A common defense of raceswapping characters like this is that it "doesn't affect the story", but if any story was going to be affected by this, it would be ASOIAF. The lore is very unambiguous on the subject - Valyrians have pale skin, silver-blonde hair, and blue-purple eyes. It's a point of pride for them and an indication that their Valyrian blood is strong - these people are unabashedly racial supremacists. Members of House Velaryon are repeatedly stated to possess these traits, and they use it as a justification for their close ties to the ruling Targaryens and all the power and prestige that accompanies those ties. It's ludicrous for the show to keep those elements of Valyrian racial supremacy and blood purity obsession while making the Velaryons black, with the black Velaryons even proposing marriage to the Targaryen king on the grounds that it would "keep the bloodline pure". It's like an aborted attempt at an Americanization of Valyria - "Valyrian isn't a race, it's a culture/idea/Constitution!" - but it doesn't work because Valyrians are obsessed with their race in the lore, and removing that takes away a major part of their characters. It's plainly just bowing to the diversity obsession, but no one wants to actually say so - instead you get everyone reciting this nonsense about how "actually it works with the lore" and "even if it doesn't work with the lore, it doesn't change anything in the story".

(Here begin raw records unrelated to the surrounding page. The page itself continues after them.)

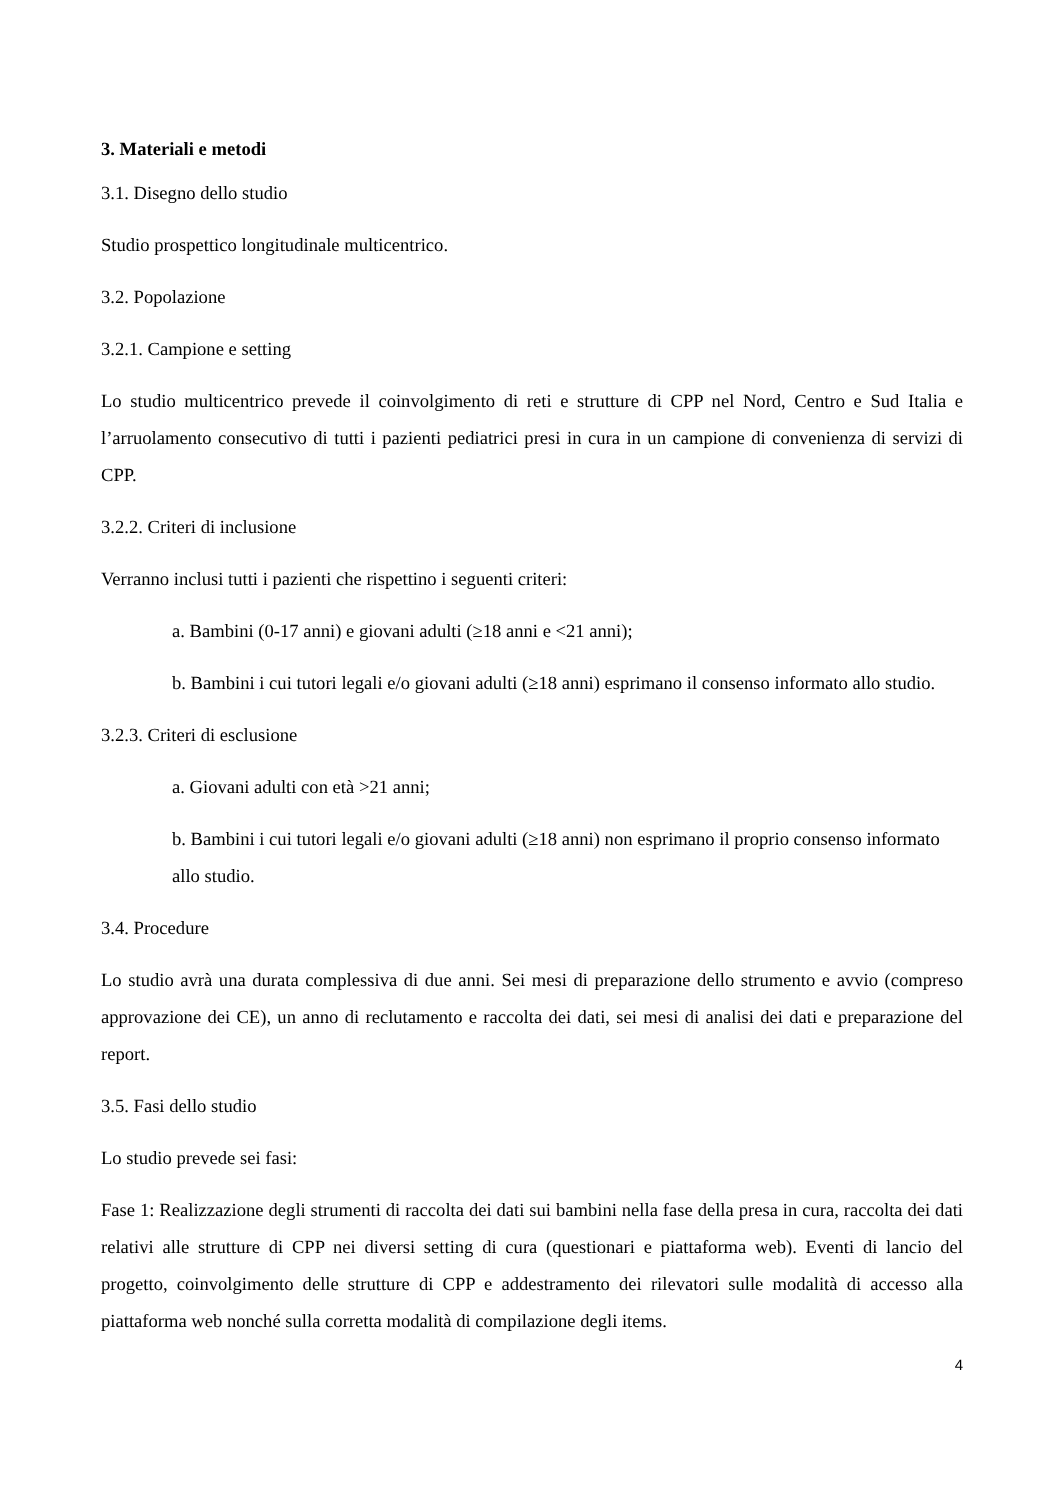3. Materiali e metodi
3.1. Disegno dello studio
Studio prospettico longitudinale multicentrico.
3.2. Popolazione
3.2.1. Campione e setting
Lo studio multicentrico prevede il coinvolgimento di reti e strutture di CPP nel Nord, Centro e Sud Italia e l’arruolamento consecutivo di tutti i pazienti pediatrici presi in cura in un campione di convenienza di servizi di CPP.
3.2.2. Criteri di inclusione
Verranno inclusi tutti i pazienti che rispettino i seguenti criteri:
a. Bambini (0-17 anni) e giovani adulti (≥18 anni e <21 anni);
b. Bambini i cui tutori legali e/o giovani adulti (≥18 anni) esprimano il consenso informato allo studio.
3.2.3. Criteri di esclusione
a. Giovani adulti con età >21 anni;
b. Bambini i cui tutori legali e/o giovani adulti (≥18 anni) non esprimano il proprio consenso informato allo studio.
3.4. Procedure
Lo studio avrà una durata complessiva di due anni. Sei mesi di preparazione dello strumento e avvio (compreso approvazione dei CE), un anno di reclutamento e raccolta dei dati, sei mesi di analisi dei dati e preparazione del report.
3.5. Fasi dello studio
Lo studio prevede sei fasi:
Fase 1: Realizzazione degli strumenti di raccolta dei dati sui bambini nella fase della presa in cura, raccolta dei dati relativi alle strutture di CPP nei diversi setting di cura (questionari e piattaforma web). Eventi di lancio del progetto, coinvolgimento delle strutture di CPP e addestramento dei rilevatori sulle modalità di accesso alla piattaforma web nonché sulla corretta modalità di compilazione degli items.
4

GRRM actually has an old blog post where he discusses an idea he once had about making the Targaryens, who conquered Westeros, a dynasty of black people ruling a white continent. He said he ultimately decided against it because it would be problematic, since many of the Targaryens were corrupt, evil and/or insane - in other words, if you're going to write about black people in positions of power, they can only be paragons of virtue as per the cultural-political imperatives of our time. Hard to fault GRRM for that, since it's an accurate assessment of the culture: ask not what the black mayors of Jackson have been doing for the last 30 years, ask instead what the white governors of Mississippi have done.